Слухи о «грамотах Гермогена», расходившиеся по всей России, выросли из недоразумения. Эти грамоты представляют собой фантом. Его отчасти создали своими неуклюжими усилиями поляки, отчасти же — само патриотическое движение.
Так, все бумаги, на которые ссылаются Гонсевский и прочие польские военачальники, — фальсификат. Во время переговоров 1615 года Гонсевский предъявил их русским дипломатам, но обмануть их было трудно, так как они являлись очевидцами и участниками московских событий. Они сейчас же объявили письмо от 8 января 1611 года, которое Гонсевский пытался выдать за патриаршее, подложным. Скрынников уверен в их правоте, так как, по его словам, 12 января 1611 года в Нижний из Москвы вернулись ездившие к Гермогену гонцы. Они передали устное послание, а писем не привезли. «Итак, у Гермогена не было нужды составлять 8 января 1611 года писаную грамоту, ибо он только что передал все необходимые устные распоряжения нижегородцам через верных людей».

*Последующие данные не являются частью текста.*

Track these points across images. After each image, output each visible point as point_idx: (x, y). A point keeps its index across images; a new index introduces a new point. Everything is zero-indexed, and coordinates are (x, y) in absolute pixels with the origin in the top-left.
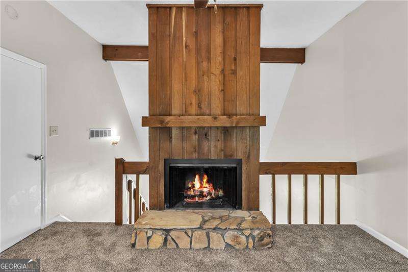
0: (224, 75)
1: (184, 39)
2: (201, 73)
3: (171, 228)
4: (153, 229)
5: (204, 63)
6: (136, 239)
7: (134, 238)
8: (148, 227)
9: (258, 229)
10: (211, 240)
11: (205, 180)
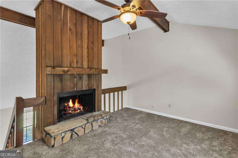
0: (88, 49)
1: (69, 25)
2: (78, 46)
3: (74, 127)
4: (64, 132)
5: (79, 41)
6: (55, 141)
7: (54, 142)
8: (61, 132)
9: (108, 115)
10: (93, 126)
11: (76, 102)
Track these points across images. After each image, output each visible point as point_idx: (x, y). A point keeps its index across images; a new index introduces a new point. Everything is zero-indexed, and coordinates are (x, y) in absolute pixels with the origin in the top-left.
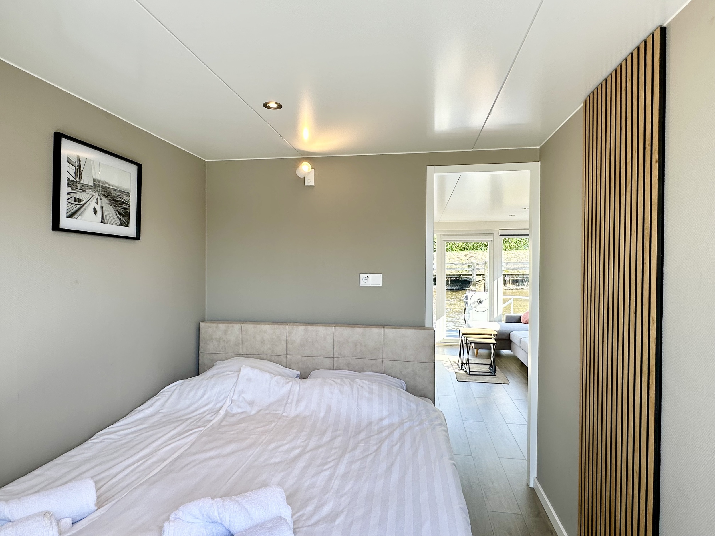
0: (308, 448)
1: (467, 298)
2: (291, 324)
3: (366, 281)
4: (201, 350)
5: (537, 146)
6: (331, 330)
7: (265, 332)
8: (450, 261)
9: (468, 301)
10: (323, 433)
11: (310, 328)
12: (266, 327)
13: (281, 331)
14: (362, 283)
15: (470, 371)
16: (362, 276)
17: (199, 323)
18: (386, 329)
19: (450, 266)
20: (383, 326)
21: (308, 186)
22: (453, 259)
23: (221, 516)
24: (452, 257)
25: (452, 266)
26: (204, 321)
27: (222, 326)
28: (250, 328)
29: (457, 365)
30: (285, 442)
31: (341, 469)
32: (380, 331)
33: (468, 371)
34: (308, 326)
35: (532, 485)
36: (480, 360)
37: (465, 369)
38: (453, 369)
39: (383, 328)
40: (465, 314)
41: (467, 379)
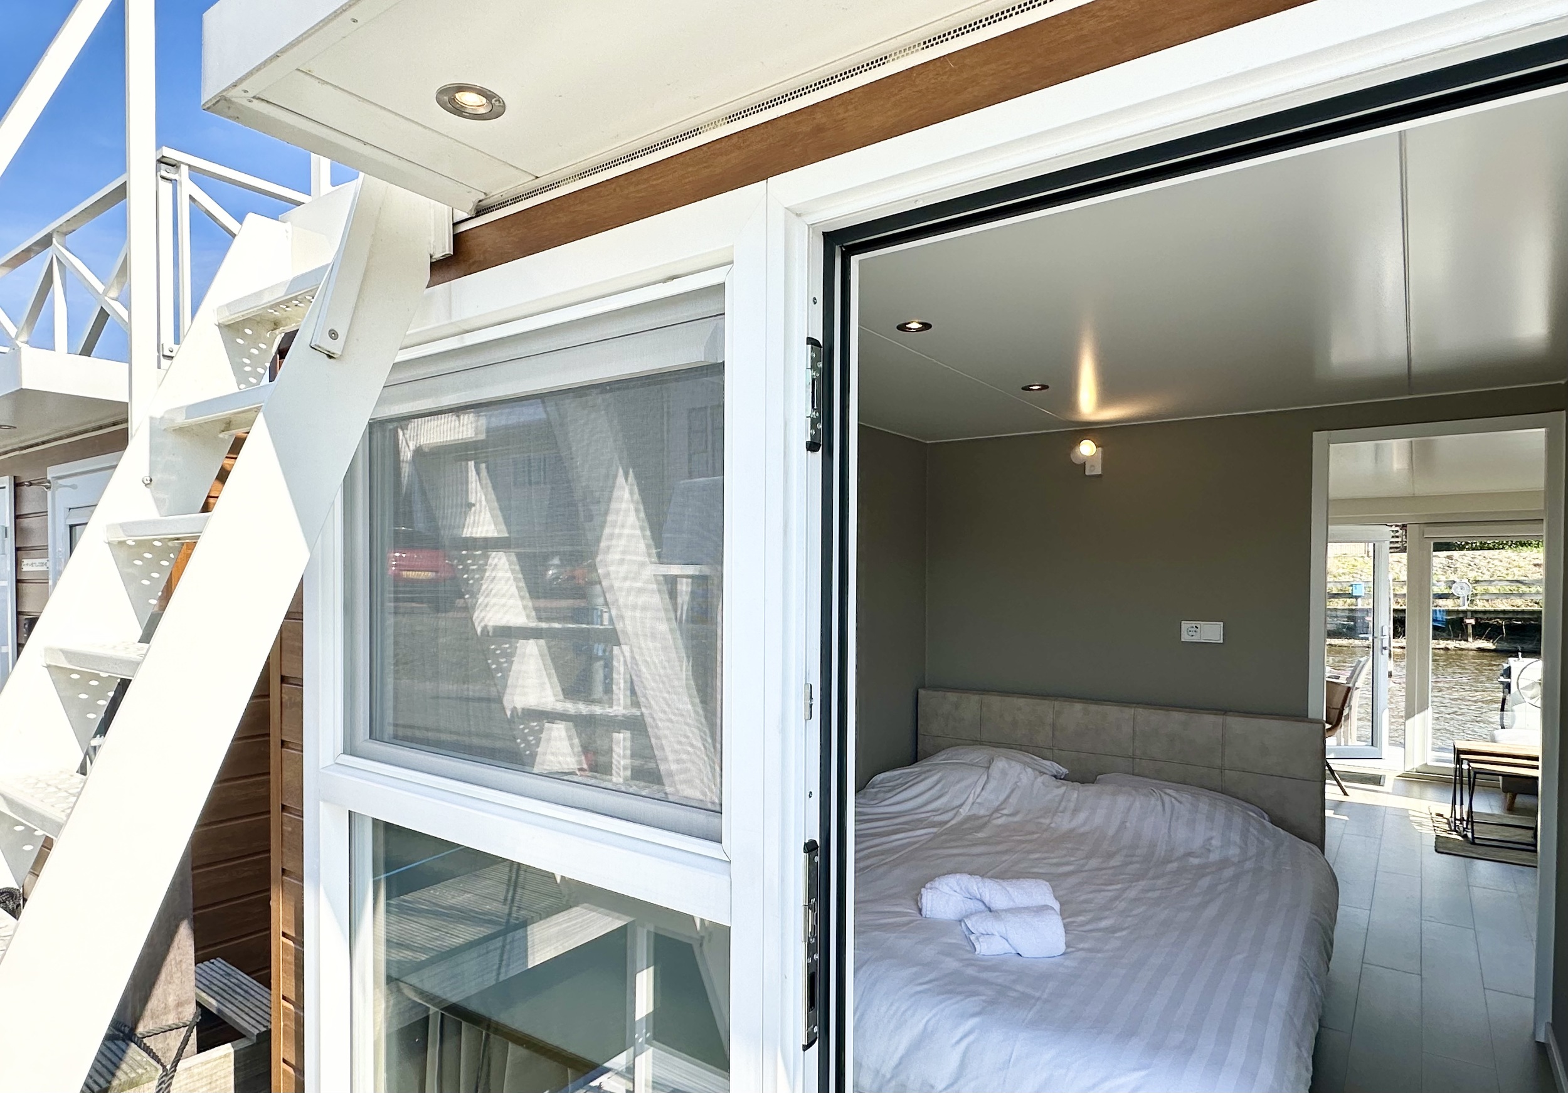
0: (1086, 868)
1: (1508, 673)
2: (1059, 698)
3: (1194, 633)
4: (921, 730)
5: (1560, 380)
6: (1128, 712)
7: (1019, 709)
8: (1507, 574)
9: (1513, 681)
10: (1110, 856)
11: (1093, 708)
12: (1021, 702)
13: (1046, 709)
14: (1185, 637)
15: (1475, 836)
16: (1185, 625)
17: (918, 692)
18: (1228, 717)
19: (1509, 587)
20: (1225, 711)
21: (1090, 476)
22: (1518, 569)
23: (981, 891)
24: (1515, 563)
25: (1516, 589)
26: (924, 687)
27: (952, 697)
28: (995, 701)
29: (1446, 821)
30: (1052, 855)
31: (1132, 894)
32: (1218, 719)
33: (1470, 835)
34: (1091, 703)
35: (1541, 1038)
36: (1513, 818)
37: (1464, 831)
38: (1433, 828)
39: (1224, 715)
40: (1502, 709)
41: (1463, 850)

Скрынников также пытается показать, откуда взялось «ложное» сведение о получении жителями Перми копии с особой патриаршей грамоты из Нижнего. В феврале 1611 года нижегородцы «в собственной грамоте так передали содержание полученного ими от патриарха наказа: “Приказывал нам святейший Ермоген патриарх, чтоб нам, собрався с окольными и поволскими городы, однолично идти на польских и литовских людей к Москве вскоре”. Гермоген отнюдь не призывал нижегородцев к тому, чтобы они соединились с мятежными казаками-тушинцами из Калужского лагеря, а также с мятежными рязанцами… в наказе не было ничего, что было бы направлено против Мстиславского или других вождей семибоярщины». Ведь, с точки зрения Скрынникова, Гермоген по одному своему социальному положению обязан был сохранять лояльность в отношении боярского правительства. Выходит так: ну не мог он плохо о «Семибоярщине» отозваться, не такой он человек! Не предал бы социально-близких феодалов, в коих так нуждался! Проглядывает во всем этом вульгарный социологизм. Скрынников как будто загоняет патриарха в каморку социального статуса, притом обрисованного с исключительной примитивностью, и не позволяет совершать никаких поступков, выходящих за пределы этой тесной «жилплощади».